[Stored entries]
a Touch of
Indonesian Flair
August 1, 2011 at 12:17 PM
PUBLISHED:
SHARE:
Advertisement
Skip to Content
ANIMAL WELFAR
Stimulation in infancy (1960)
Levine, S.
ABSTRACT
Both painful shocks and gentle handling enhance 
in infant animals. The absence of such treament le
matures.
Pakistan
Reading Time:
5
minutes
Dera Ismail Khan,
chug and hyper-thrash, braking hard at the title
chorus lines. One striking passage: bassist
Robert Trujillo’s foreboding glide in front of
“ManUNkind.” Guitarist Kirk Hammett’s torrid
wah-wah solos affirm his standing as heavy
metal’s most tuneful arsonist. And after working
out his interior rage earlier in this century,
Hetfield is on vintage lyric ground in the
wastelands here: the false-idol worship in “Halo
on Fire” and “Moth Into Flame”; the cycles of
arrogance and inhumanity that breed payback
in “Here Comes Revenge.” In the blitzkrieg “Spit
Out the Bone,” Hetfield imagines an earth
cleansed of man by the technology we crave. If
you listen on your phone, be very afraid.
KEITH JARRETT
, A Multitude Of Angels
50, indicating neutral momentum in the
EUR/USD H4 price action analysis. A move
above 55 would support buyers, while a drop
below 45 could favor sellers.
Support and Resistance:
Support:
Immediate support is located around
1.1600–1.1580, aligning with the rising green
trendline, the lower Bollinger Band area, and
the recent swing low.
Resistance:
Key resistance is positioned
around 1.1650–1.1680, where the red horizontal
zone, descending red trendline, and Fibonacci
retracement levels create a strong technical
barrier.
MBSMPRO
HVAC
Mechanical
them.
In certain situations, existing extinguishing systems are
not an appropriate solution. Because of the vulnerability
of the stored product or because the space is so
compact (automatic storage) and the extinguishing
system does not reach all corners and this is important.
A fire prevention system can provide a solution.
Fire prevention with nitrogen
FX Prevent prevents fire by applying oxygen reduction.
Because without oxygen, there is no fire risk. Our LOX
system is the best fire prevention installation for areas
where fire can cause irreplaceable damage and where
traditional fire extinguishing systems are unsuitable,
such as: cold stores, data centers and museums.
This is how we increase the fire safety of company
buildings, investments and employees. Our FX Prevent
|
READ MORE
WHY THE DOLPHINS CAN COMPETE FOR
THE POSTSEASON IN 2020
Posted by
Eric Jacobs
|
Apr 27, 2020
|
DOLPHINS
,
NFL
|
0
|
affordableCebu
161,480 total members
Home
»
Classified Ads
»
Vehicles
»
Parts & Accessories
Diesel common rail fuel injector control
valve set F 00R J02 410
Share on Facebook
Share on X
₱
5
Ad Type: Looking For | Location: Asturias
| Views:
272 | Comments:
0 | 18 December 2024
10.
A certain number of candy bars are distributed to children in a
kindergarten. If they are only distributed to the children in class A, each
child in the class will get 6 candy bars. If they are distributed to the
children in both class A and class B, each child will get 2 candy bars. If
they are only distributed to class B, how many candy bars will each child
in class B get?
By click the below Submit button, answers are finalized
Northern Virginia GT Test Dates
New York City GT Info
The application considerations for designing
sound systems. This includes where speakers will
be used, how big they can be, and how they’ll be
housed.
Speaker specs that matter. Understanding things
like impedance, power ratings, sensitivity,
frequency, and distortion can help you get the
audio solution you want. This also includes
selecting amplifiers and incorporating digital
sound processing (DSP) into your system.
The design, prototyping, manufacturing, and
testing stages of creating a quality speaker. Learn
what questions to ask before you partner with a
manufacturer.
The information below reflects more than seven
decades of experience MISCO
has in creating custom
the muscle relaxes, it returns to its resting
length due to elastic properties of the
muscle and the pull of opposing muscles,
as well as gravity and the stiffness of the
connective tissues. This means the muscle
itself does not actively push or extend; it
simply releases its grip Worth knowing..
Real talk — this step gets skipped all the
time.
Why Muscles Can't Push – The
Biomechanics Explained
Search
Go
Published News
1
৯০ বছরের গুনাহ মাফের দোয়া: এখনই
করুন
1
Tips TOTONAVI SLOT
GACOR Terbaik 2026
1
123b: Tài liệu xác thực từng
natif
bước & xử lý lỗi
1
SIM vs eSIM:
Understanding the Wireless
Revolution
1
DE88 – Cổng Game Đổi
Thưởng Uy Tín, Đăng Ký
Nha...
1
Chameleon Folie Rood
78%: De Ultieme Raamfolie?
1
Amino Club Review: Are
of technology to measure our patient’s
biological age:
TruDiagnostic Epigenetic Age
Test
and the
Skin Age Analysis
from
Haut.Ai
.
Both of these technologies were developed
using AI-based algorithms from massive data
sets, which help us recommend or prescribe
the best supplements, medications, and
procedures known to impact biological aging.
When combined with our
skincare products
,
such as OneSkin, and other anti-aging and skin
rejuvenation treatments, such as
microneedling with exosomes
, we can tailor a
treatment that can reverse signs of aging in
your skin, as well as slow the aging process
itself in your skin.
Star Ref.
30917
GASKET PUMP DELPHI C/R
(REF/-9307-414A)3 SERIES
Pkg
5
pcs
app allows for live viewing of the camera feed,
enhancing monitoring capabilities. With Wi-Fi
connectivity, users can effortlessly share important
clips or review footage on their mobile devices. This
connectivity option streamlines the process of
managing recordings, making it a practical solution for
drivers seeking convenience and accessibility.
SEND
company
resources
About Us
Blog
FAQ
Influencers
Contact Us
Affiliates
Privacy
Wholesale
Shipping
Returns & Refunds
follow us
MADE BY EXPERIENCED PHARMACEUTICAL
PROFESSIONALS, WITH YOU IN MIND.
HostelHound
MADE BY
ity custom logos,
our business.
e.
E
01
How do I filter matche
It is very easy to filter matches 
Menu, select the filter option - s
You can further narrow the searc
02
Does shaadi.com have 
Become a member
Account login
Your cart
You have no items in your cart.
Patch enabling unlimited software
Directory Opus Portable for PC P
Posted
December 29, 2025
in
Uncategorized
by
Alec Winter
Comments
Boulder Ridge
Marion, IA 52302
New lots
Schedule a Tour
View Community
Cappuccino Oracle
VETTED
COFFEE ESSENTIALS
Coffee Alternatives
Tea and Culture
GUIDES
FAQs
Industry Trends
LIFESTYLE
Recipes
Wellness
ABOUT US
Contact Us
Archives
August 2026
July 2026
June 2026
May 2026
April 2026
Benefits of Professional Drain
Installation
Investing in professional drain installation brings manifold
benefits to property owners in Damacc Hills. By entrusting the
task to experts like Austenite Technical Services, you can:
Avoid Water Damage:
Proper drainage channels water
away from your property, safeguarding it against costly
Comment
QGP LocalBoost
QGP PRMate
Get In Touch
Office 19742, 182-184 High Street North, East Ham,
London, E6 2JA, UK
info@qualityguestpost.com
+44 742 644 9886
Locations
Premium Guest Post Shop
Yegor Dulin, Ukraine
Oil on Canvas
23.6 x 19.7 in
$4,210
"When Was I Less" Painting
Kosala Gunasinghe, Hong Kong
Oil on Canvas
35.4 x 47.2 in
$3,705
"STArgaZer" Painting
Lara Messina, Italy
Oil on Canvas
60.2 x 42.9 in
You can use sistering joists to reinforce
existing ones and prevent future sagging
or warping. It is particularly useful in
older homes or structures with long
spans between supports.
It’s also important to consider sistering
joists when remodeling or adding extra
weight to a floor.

EXERCISE DIRECTIONS:
Put the lines from the start of the rows through the line containing "EUR/USD H4 price action analysis. A move" into a Markdown table with the columns Row and Line, numbering each line and omitting blank lines.

OUTPUT FOR THIS TASK:
| Row | Line |
|---|---|
| 1 | a Touch of |
| 2 | Indonesian Flair |
| 3 | August 1, 2011 at 12:17 PM |
| 4 | PUBLISHED: |
| 5 | SHARE: |
| 6 | Advertisement |
| 7 | Skip to Content |
| 8 | ANIMAL WELFAR |
| 9 | Stimulation in infancy (1960) |
| 10 | Levine, S. |
| 11 | ABSTRACT |
| 12 | Both painful shocks and gentle handling enhance  |
| 13 | in infant animals. The absence of such treament le |
| 14 | matures. |
| 15 | Pakistan |
| 16 | Reading Time: |
| 17 | 5 |
| 18 | minutes |
| 19 | Dera Ismail Khan, |
| 20 | chug and hyper-thrash, braking hard at the title |
| 21 | chorus lines. One striking passage: bassist |
| 22 | Robert Trujillo’s foreboding glide in front of |
| 23 | “ManUNkind.” Guitarist Kirk Hammett’s torrid |
| 24 | wah-wah solos affirm his standing as heavy |
| 25 | metal’s most tuneful arsonist. And after working |
| 26 | out his interior rage earlier in this century, |
| 27 | Hetfield is on vintage lyric ground in the |
| 28 | wastelands here: the false-idol worship in “Halo |
| 29 | on Fire” and “Moth Into Flame”; the cycles of |
| 30 | arrogance and inhumanity that breed payback |
| 31 | in “Here Comes Revenge.” In the blitzkrieg “Spit |
| 32 | Out the Bone,” Hetfield imagines an earth |
| 33 | cleansed of man by the technology we crave. If |
| 34 | you listen on your phone, be very afraid. |
| 35 | KEITH JARRETT |
| 36 | , A Multitude Of Angels |
| 37 | 50, indicating neutral momentum in the |
| 38 | EUR/USD H4 price action analysis. A move |